#### Things to do:
**a)** Output the passage from the article on National Park Service staffing cuts from "Tom Hellauer tom.hellauer@denvergazette.com" up to and including "at 2.3 million.".
**b)** According to the article on National Park Service staffing cuts, what did Estes Park Mayor Gary Hall credit for the town's good sales tax numbers in February?

#### Text block:

But he wondered if the staffing cuts have begun to affect operations. Officials made a mistake in the company’s permitting process this year, divvying out permits to every guiding company but Wildland Trekking by accident and forcing the firm to completely change all of its itineraries, he said.
Park service employees “went out of their way” to help Cundy solve the issue, but the mistake made customer service “a nightmare,” he said.
He doesn’t think that mistake was a coincidence.
“People make mistakes when they’re understaffed,” he said. “I don’t think personally it’s a coincidence that the government comes in with a chopping block and then mistakes like this happen.”
Anecdotally, Estes Park Mayor Gary Hall said he has heard from lodging companies in the town that their pre-bookings for the coming summer are fewer than normal.
But like Chick, the store owner on E. Elkhorn Avenue, the town mayor said he has yet to see any major impacts of the federal reductions on Estes Park.
In fact, he said, the town saw good sales tax numbers in February, one of the first up months for sales taxes in quite a while. He attributed that increase to warm summer-like days.
Still, Hall worries about visitor experience in coming busy seasons with fewer federal workers, which he fears might deter people from visiting parks in the future, with ramifications for his town’s businesses.

Brian Chick now owns the Christmas Shoppe in Estes Park, Colo., alongside his wife, after he pursued a career change after decades in finance. Chick hasn't noticed significant change under the Trump presidency. "I hate to see anyone lose a job," he said. Of talk of recession, he said, "People tend to fly less and drive more when there's fear in the economy so that can help Estes Park."
Tom Hellauer tom.hellauer@denvergazette.com
Interior agency: Cuts are necessary to achieve ‘effectiveness, accountability and cost savings’
On Jan. 20, the Trump administration implemented a hiring freeze, resulting in the National Park Service rescinding more than 2,000 positions across the country as part of its plans to shrink the federal government.
That represents 10% of the park system’s 20,000-strong federal workforce. Some 280,000 people had been hired by the entire federal bureaucracy in the last two years, with most still on probation and easier to fire, according to government data. The total civilian federal workforce stands at 2.3 million.
In the following months, the parks jobs were reinstated, though it’s not immediately clear how many staffers were rehired or ultimately left on their own.
All of that has led to uncertainty, adding to the woes of what many, like Tracy Coppola of the National Parks Conservation Association, have described as a parks system that’s already understaffed and underfunded.
“For years, the park service was underfunded, challenged, a lot of people doing collateral duty and dedicated civil servants doing the most with very little,” Coppola said. “So, we started there before this administration. And then from Day One you see this hiring freeze.”
An April order from the Secretary of the Department of Interior, which oversees the National Park Service, said consolidation within the agency is “necessary” to achieve “effectiveness, accountability and cost savings for the American taxpayer.”

#### Provided material:
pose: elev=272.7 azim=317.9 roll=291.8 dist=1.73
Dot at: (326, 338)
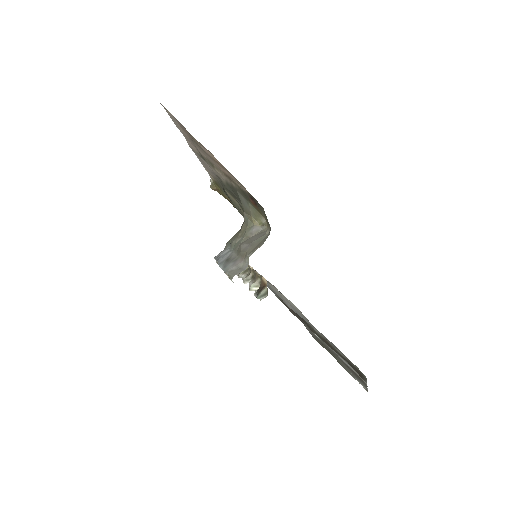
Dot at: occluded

#### Exercise responses:
**a)**
Tom Hellauer tom.hellauer@denvergazette.com
Interior agency: Cuts are necessary to achieve ‘effectiveness, accountability and cost savings’
On Jan. 20, the Trump administration implemented a hiring freeze, resulting in the National Park Service rescinding more than 2,000 positions across the country as part of its plans to shrink the federal government.
That represents 10% of the park system’s 20,000-strong federal workforce. Some 280,000 people had been hired by the entire federal bureaucracy in the last two years, with most still on probation and easier to fire, according to government data. The total civilian federal workforce stands at 2.3 million.

**b)** Warm summer-like days.